COVID-19 deaths strain South Korea's crematoriums, hospitals
Country reported 384 new COVID-19 deaths Tuesday, the 6th straight day of more than 300
Health officials in South Korea have instructed crematories to burn more bodies per day and for funeral homes to add more refrigerators to store the dead as families struggle with funeral arrangements amid a rise in COVID-19 deaths.
The country has been dealing with a massive coronavirus outbreak driven by the fast-moving Omicron variant, which has compromised a once-robust pandemic response and is driving up hospitalizations and fatalities.
Officials have already allowed the 60 crematories across the country to burn for longer hours starting last week, which raised their combined capacity from around 1,000 to 1,400 cremations per day.
But that hasn't been enough to meaningfully ease the backlog of bodies waiting to be cremated in the densely populated Seoul metropolitan area, which is home to half of South Korea's 52 million people and the centre of its COVID-19 outbreak.
The backlog has also trickled down to funeral homes at hospitals and other facilities, where families have struggled to make funeral arrangements because of the longer wait for cremations.
Senior Health Ministry official Son Youngrae said during a briefing that officials will instruct regional crematories to increase furnace operations from five to seven times a day, which would match the levels at crematories in the greater capital area.
Backlog in Seoul
Crematories will also be asked to receive reservations from outside their regions — something many facilities don't typically do — to reduce the backlog in the Seoul region, Son said.
The country's 1,136 funeral homes at hospitals and other facilities are currently capable of housing some 8,700 bodies, and officials will ask them to increase their capacity by adding more refrigerators or rooms with cooling systems.
"There have been regional differences in COVID-19 deaths because of various factors, such as the size of the elderly population in each community, and there's also a difference in the capacity of cremations each region can handle," Son said.
The country reported 384 new COVID-19 deaths on Tuesday, the sixth straight day of more than 300, including a record 429 on Thursday. The number of virus patients in serious or critical condition was at 1,104. Nearly 70 per cent of the intensive care units designated for COVID-19 treatment were occupied.
Health workers diagnosed 353,980 new infections in the latest 24 hours, down from Thursday's single-day high of over 621,000, but the country typically reports larger case numbers mid-week.
The Omicron surge has been significantly bigger than what had been forecast by government health authorities, who continue to express cautious hope that the outbreak is nearing its peak.
Jeong Eun-kyeong, commissioner of the Korea Disease Control and Prevention Agency, said there's also a possibility that spread is prolonged because of the highly transmissible Omicron subvariant known as BA.2.
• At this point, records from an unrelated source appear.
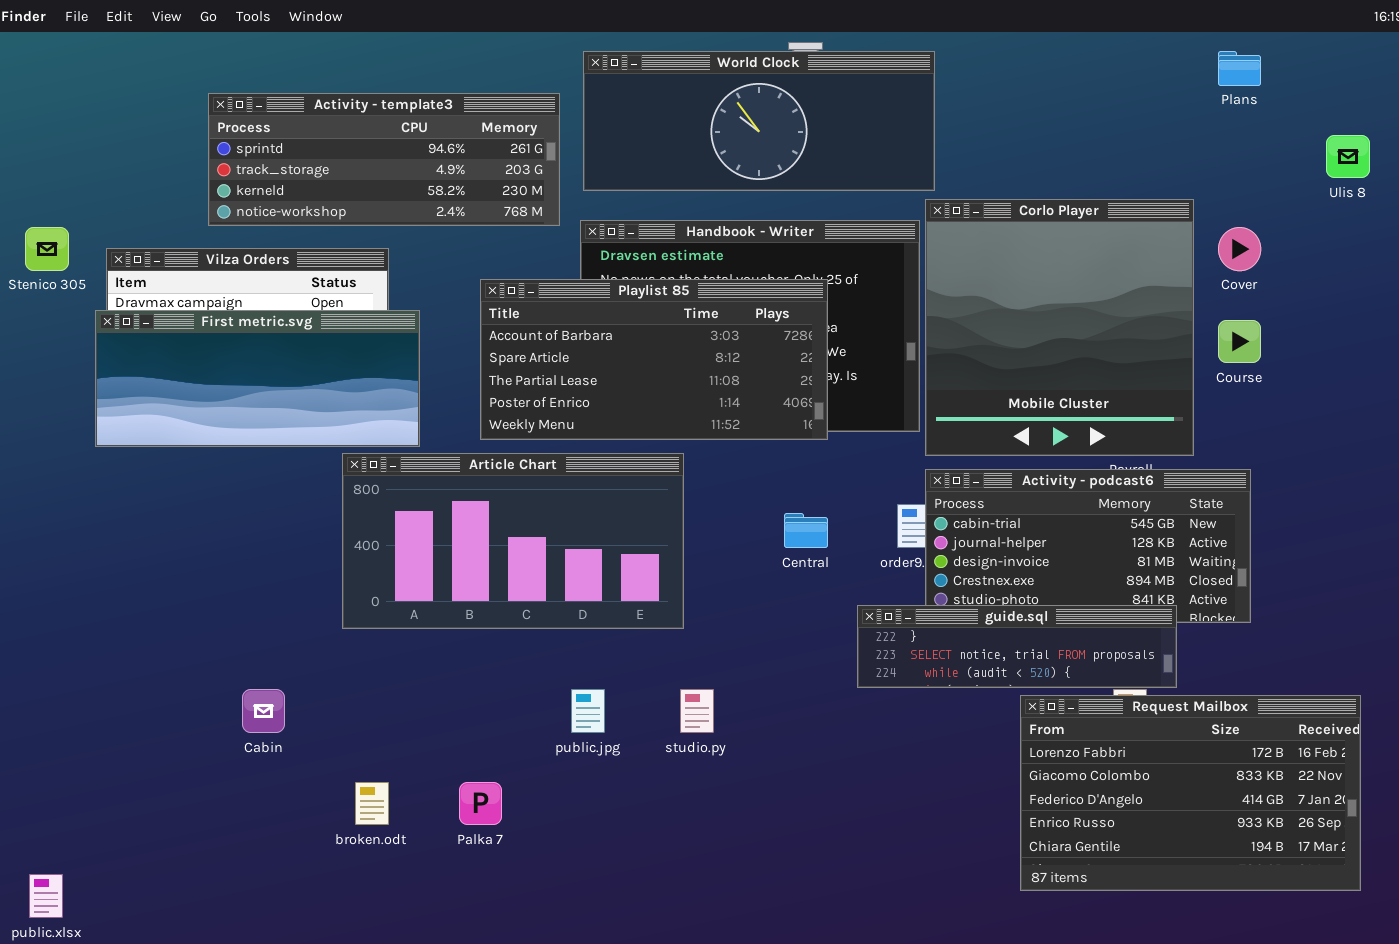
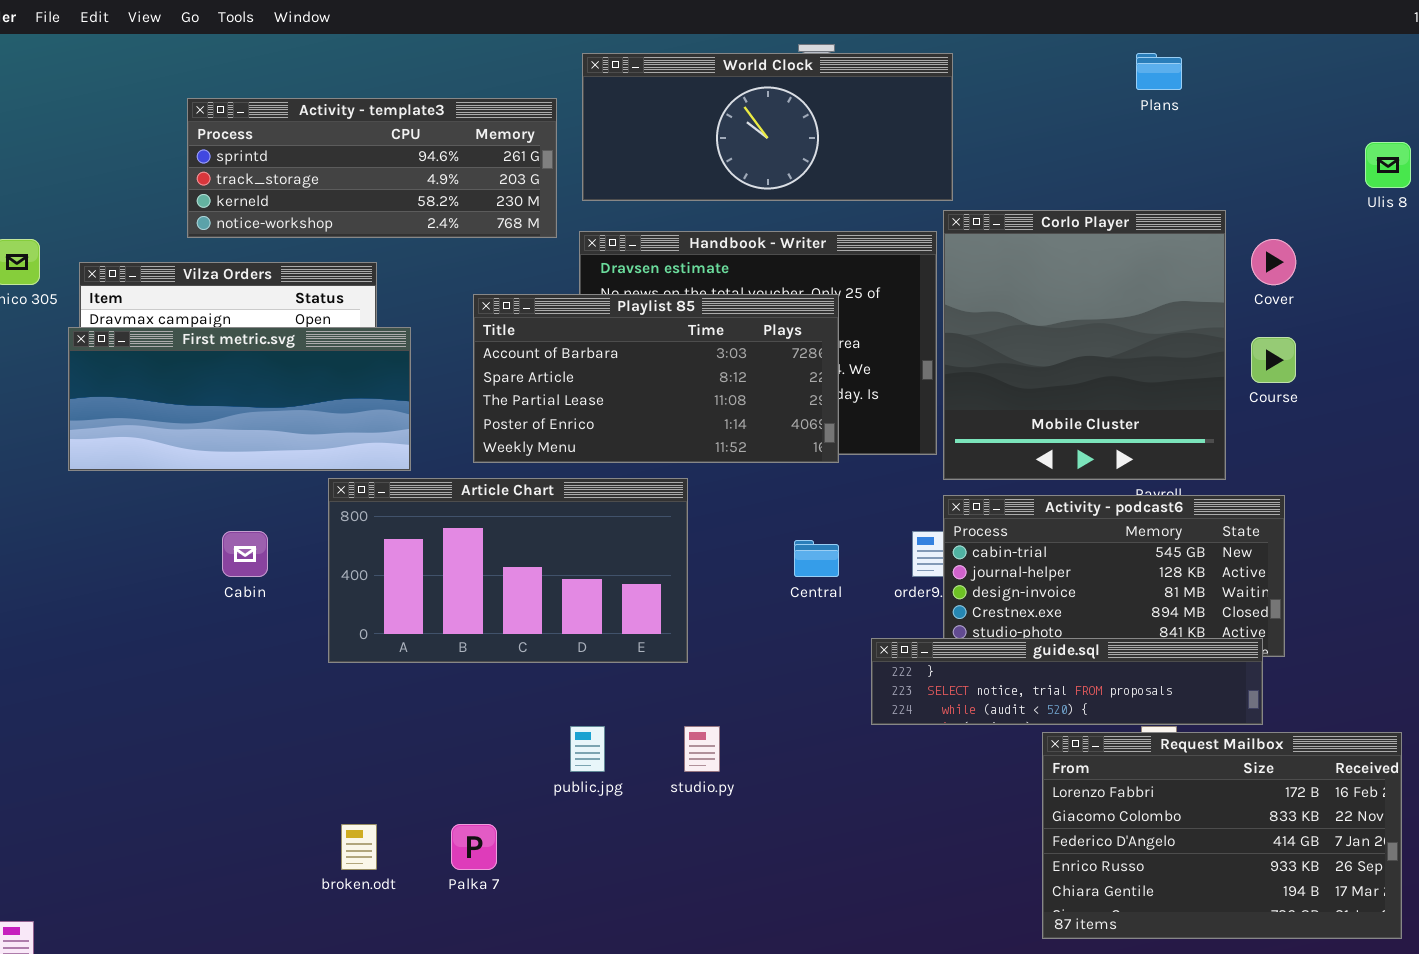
Plans: [1218,51,1261,86] -> [1136,53,1182,90], moved
guide.sql: [857,605,1177,688] -> [871,638,1263,725], resized
Cabin: [242,689,285,733] -> [222,531,268,577], moved

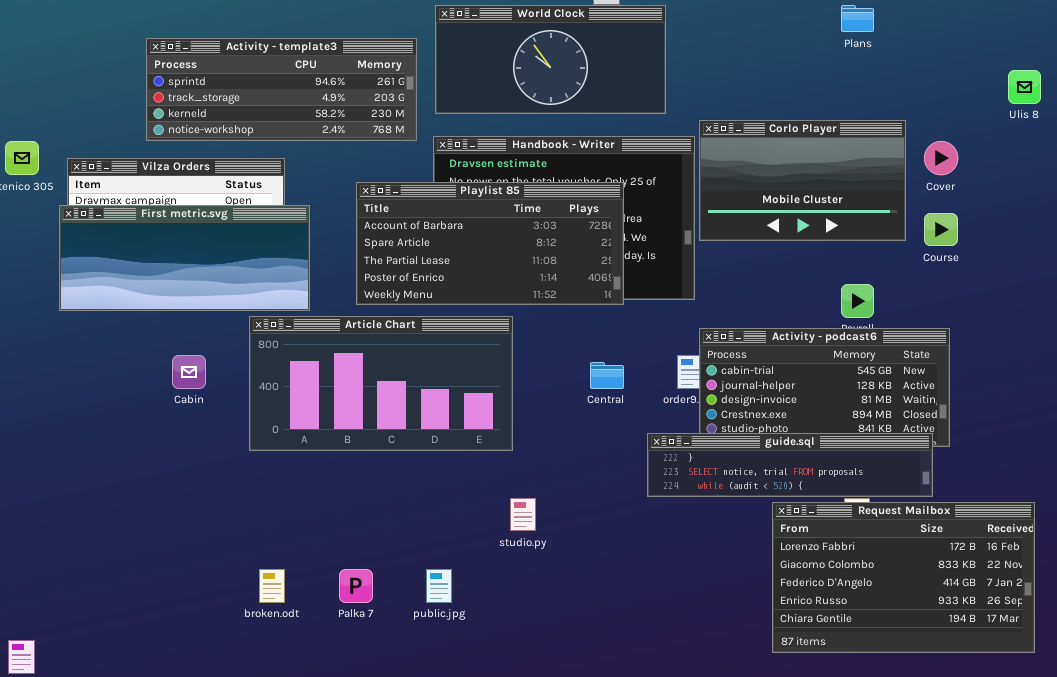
World Clock: [582,53,953,201] -> [435,5,666,114], resized
Corlo Player: [943,210,1226,480] -> [699,120,906,241], resized
public.jpg: [570,726,605,772] -> [426,569,452,603], moved

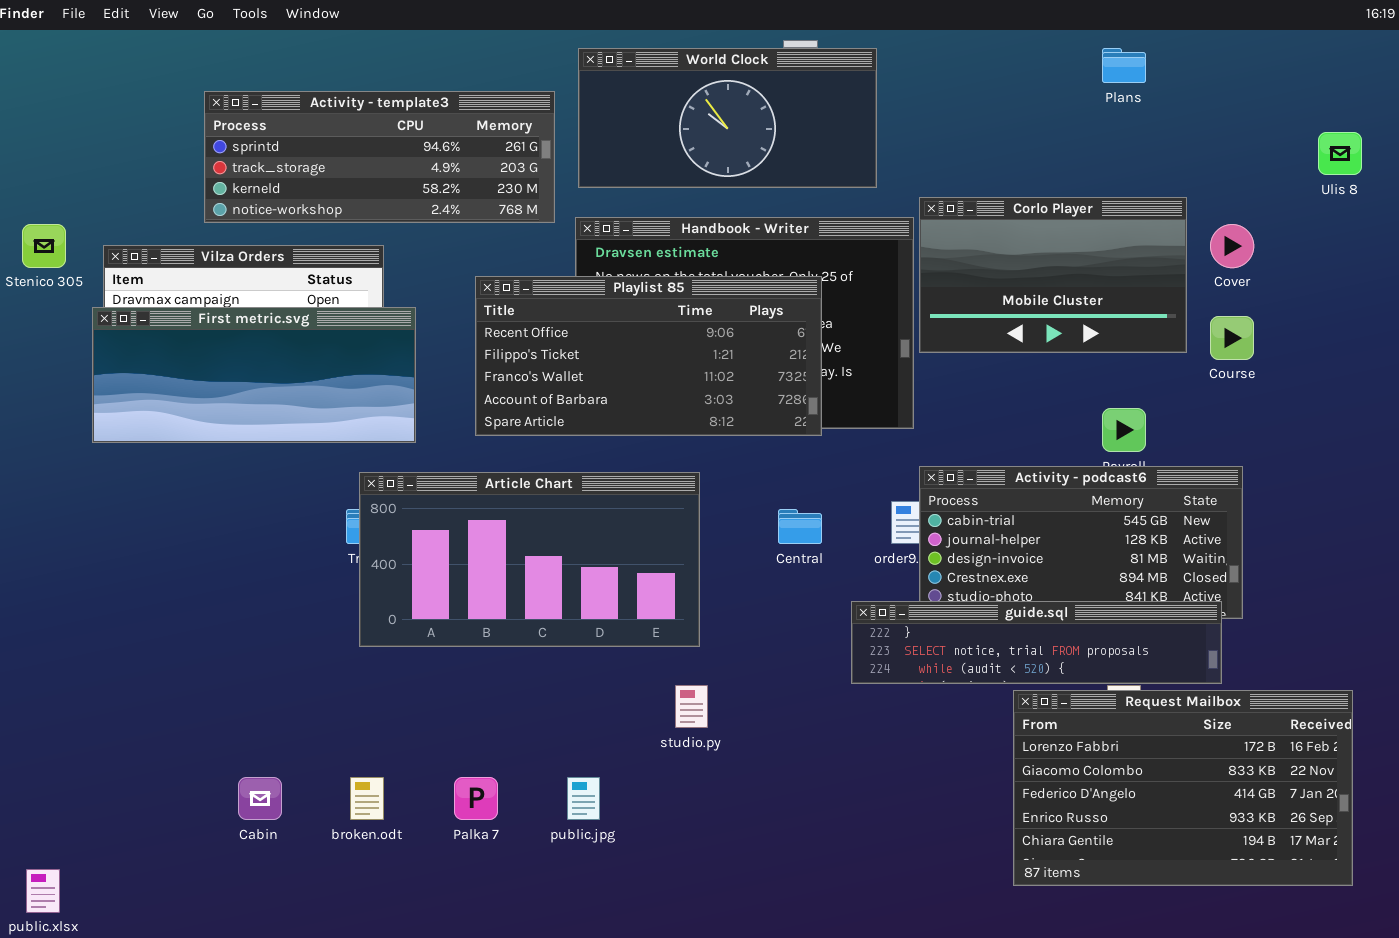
Playlist 85: [356,182,624,305] -> [475,276,822,436], scrolled up 3 rows
Article Chart: [249,316,513,451] -> [359,472,700,647], moved
Cabin: [172,355,206,389] -> [238,777,282,820], moved

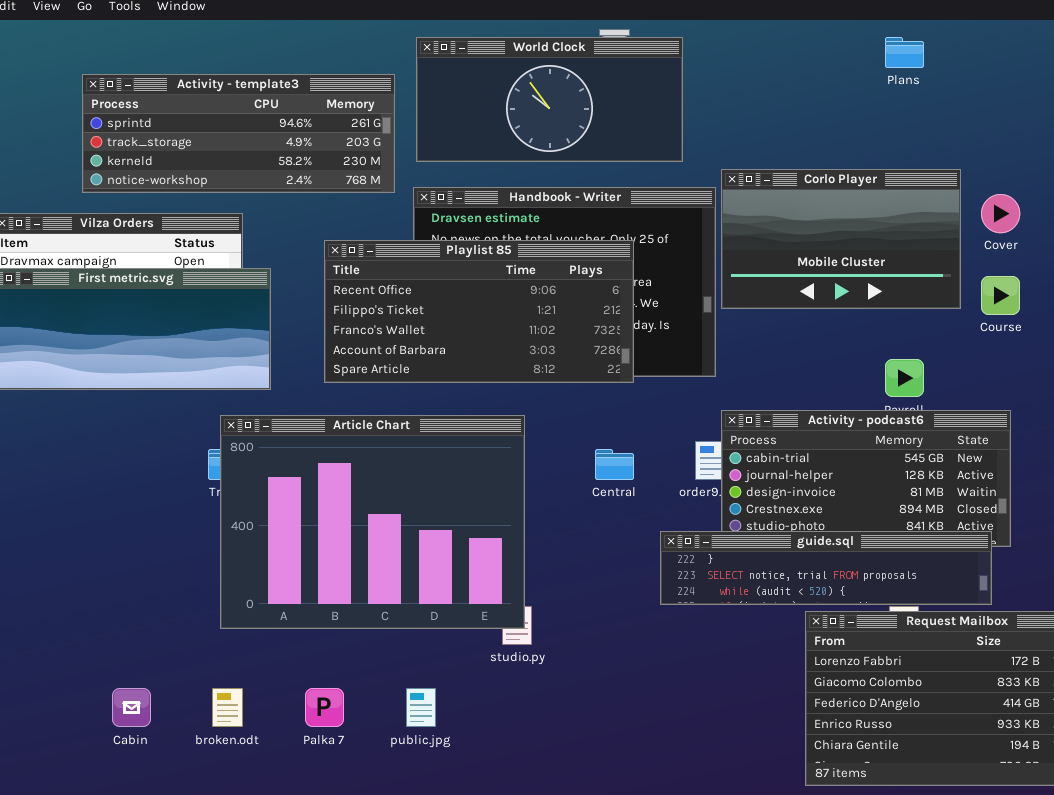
Article Chart: [359,472,700,647] -> [220,415,525,629], resized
High demand for funeral halls
South Korea has a much lower rate of COVID-19 deaths in relation to population size than the United States or many European nations, which officials attribute to high vaccination rates. But some experts say the country may be on the verge of a dangerous hospital surge, considering weeks-long intervals between infections, hospitalizations and deaths.
Funeral homes are already feeling the crunch. Oh Seong-hyeon, an official at the Seoul National University Hospital, said that the hospital's 13 funeral halls have been almost fully occupied in recent weeks. Families have often been forced to stay a day or two longer than the typical three-day funeral proceedings because of slow cremations.
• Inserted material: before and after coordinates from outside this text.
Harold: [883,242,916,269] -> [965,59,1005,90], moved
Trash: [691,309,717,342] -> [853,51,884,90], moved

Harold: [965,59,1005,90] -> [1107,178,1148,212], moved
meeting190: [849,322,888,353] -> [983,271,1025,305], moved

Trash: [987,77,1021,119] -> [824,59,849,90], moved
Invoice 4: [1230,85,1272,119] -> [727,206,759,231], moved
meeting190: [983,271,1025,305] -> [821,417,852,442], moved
"Even when there's a hall open, it gets reserved within an hour," he said.
Kim Min-yeong, an official at a crematory run by the Seoul city government in nearby Paju, said the facility has been operating its furnaces until 10 p.m. while cremating 131 bodies per day, up from its normal daily limit of 91. But families are still waiting around five days to reserve, she said.
Omicron has forced South Korea to abandon a stringent COVID-19 response based on mass laboratory tests, aggressive contact tracing and quarantines to focus limited medical resources on priority groups, including people 60 and older and those with pre-existing medical conditions.
Restrictions eased
Health officials have recently significantly eased quarantine restrictions and border controls and stopped requiring adults to show proof of vaccination or negative tests when entering potentially crowded spaces like restaurants, so that more public and health workers could respond to rapidly expanding at-home treatments.
Nearly two million virus carriers with mild or moderate symptoms have been asked to isolate at home to save hospital space.
Citing the pandemic's growing toll on service sector businesses, the government has eased social distancing rules in recent weeks, allowing for longer indoor dining hours and larger social gatherings. But some experts say officials are putting the hospital system at risk by prioritizing economic concerns over epidemiological ones.